As we wander the desert of Europe’s disorientation in the early 21st century, we must note that our citizens are the last who should be blamed for the uncertainty that plagues us. They have shown unbelievable tolerance and heroism in the face of a most violent adjustment to their new economic and social circumstances. The greatest danger comes from those who should be showing the way out of trouble: The leaders of Europe and Greece are those who don’t know where we are going.

In recent days, we witnessed a strong difference of opinion between members of the troika of our creditors, with the European Central Bank rejecting Athens’s proposal for a funding gap in 2014 to be covered by a rollover of bonds worth 4.4 billion euros that were issued to strengthen banks’ capital in 2009. The International Monetary Fund and the Commission – the other two troika members – agreed with Athens’s idea. In other words, in the sixth year of recession, with our incomes already slashed and endless taxes raining down upon our heads, we still don’t know whether we will face even harsher austerity.

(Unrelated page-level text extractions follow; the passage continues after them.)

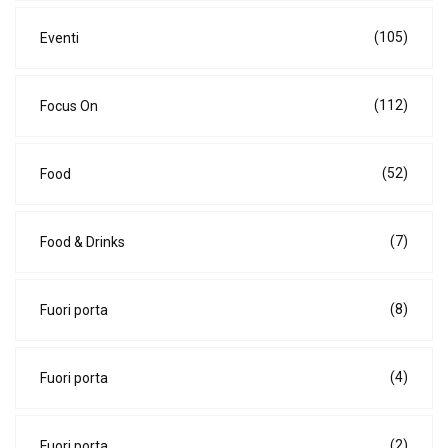
(105)
Eventi
(112)
Focus On
(52)
Food
(7)
Food & Drinks
(8)
Fuori porta
(4)
Fuori porta
(2)
Fuori porta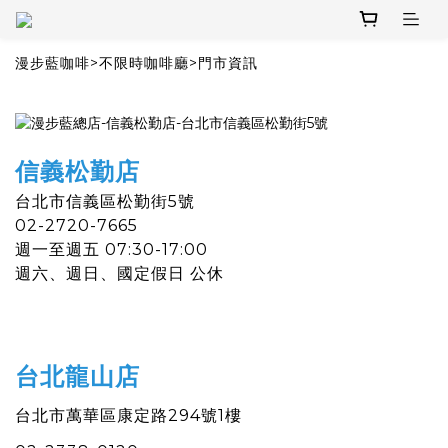
漫步藍咖啡
>
不限時咖啡廳
>
門市資訊
信義松勤店
台北市信義區松勤街5號
02-2720-7665
週一至週五 07:30-17:00
週六
、
週日
、
國定假日 公休
台北龍山店
台北市萬華區康定路294號1樓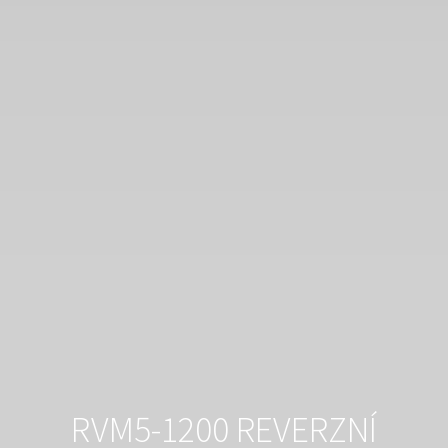
RVM5-1200 REVERZNÍ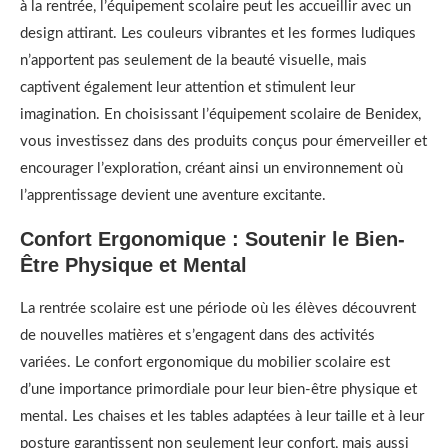
à la rentrée, l’équipement scolaire peut les accueillir avec un
design attirant. Les couleurs vibrantes et les formes ludiques
n’apportent pas seulement de la beauté visuelle, mais
captivent également leur attention et stimulent leur
imagination. En choisissant l’équipement scolaire de Benidex,
vous investissez dans des produits conçus pour émerveiller et
encourager l’exploration, créant ainsi un environnement où
l’apprentissage devient une aventure excitante.
Confort Ergonomique : Soutenir le Bien-
Être Physique et Mental
La rentrée scolaire est une période où les élèves découvrent
de nouvelles matières et s’engagent dans des activités
variées. Le confort ergonomique du mobilier scolaire est
d’une importance primordiale pour leur bien-être physique et
mental. Les chaises et les tables adaptées à leur taille et à leur
posture garantissent non seulement leur confort, mais aussi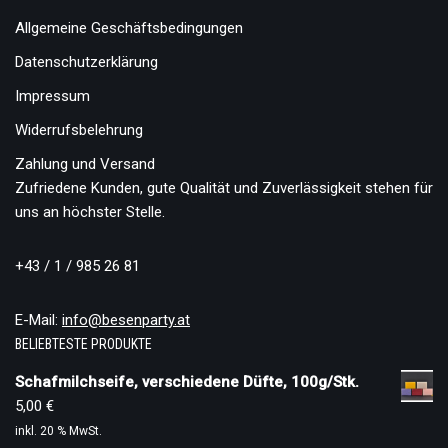
Allgemeine Geschäftsbedingungen
Datenschutzerklärung
Impressum
Widerrufsbelehrung
Zahlung und Versand
Zufriedene Kunden, gute Qualität und Zuverlässigkeit stehen für
uns an höchster Stelle.
+43 / 1 / 985 26 81
E-Mail:
info@besenparty.at
BELIEBTESTE PRODUKTE
Schafmilchseife, verschiedene Düfte, 100g/Stk.
5,00
€
inkl. 20 % MwSt.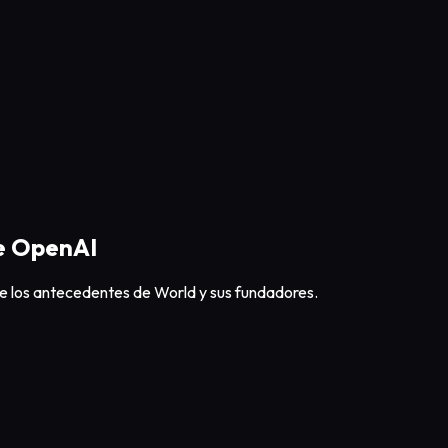
de OpenAI
 los antecedentes de World y sus fundadores.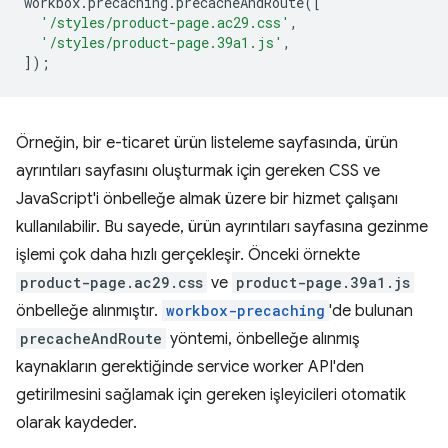
workbox
.
precaching
.
precacheAndRoute
([
'/styles/product-page.ac29.css'
,
'/styles/product-page.39a1.js'
,
]);
Örneğin, bir e-ticaret ürün listeleme sayfasında, ürün
ayrıntıları sayfasını oluşturmak için gereken CSS ve
JavaScript'i önbelleğe almak üzere bir hizmet çalışanı
kullanılabilir. Bu sayede, ürün ayrıntıları sayfasına gezinme
işlemi çok daha hızlı gerçekleşir. Önceki örnekte
product-page.ac29.css
ve
product-page.39a1.js
önbelleğe alınmıştır.
workbox-precaching
'de bulunan
precacheAndRoute
yöntemi, önbelleğe alınmış
kaynakların gerektiğinde service worker API'den
getirilmesini sağlamak için gereken işleyicileri otomatik
olarak kaydeder.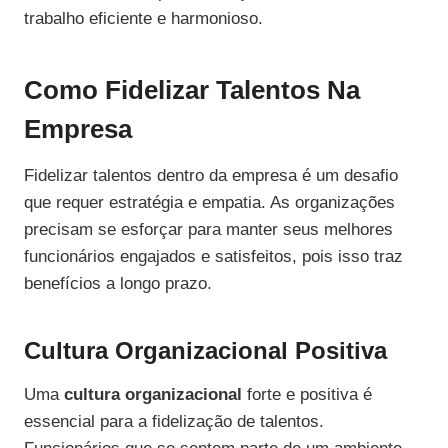
trabalho eficiente e harmonioso.
Como Fidelizar Talentos Na
Empresa
Fidelizar talentos dentro da empresa é um desafio
que requer estratégia e empatia. As organizações
precisam se esforçar para manter seus melhores
funcionários engajados e satisfeitos, pois isso traz
benefícios a longo prazo.
Cultura Organizacional Positiva
Uma
cultura organizacional
forte e positiva é
essencial para a fidelização de talentos.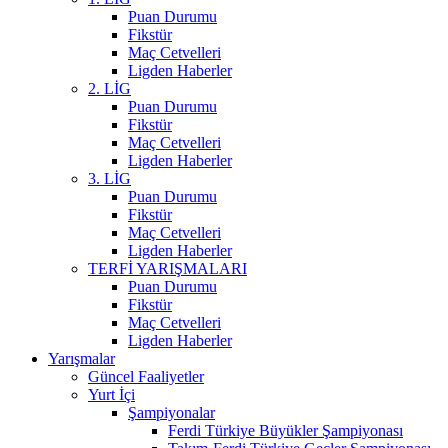
Puan Durumu
Fikstür
Maç Cetvelleri
Ligden Haberler
2. LİG
Puan Durumu
Fikstür
Maç Cetvelleri
Ligden Haberler
3. LİG
Puan Durumu
Fikstür
Maç Cetvelleri
Ligden Haberler
TERFİ YARIŞMALARI
Puan Durumu
Fikstür
Maç Cetvelleri
Ligden Haberler
Yarışmalar
Güncel Faaliyetler
Yurt İçi
Şampiyonalar
Ferdi Türkiye Büyükler Şampiyonası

The government, knowing that it cannot impose new measures, is forced to stand up to the troika, with the aim of negotiating a new way out of the impasse, or with the unspoken threat of calling early elections. These desperate measures may force our creditors and partners to consider the dangers posed by their rigid stand, but they do nothing to put citizens’ minds at ease. Those who issue our orders cannot agree with each other, our own leaders make desperate threats (or, like our official opposition, persist with equally self-destructive delusions), while citizens suffer one blow after another, without knowing when and if the plagues will end.

No one expects the journey to end in the Promised Land – we all know that that is where we fell from and that there is no going back. But Brussels and every EU capital must realize that not only the Greeks but – sooner or later – all Europeans need to learn where we are headed. Because without a destination, without a vision to bind it, no society, no country, no union can remain whole.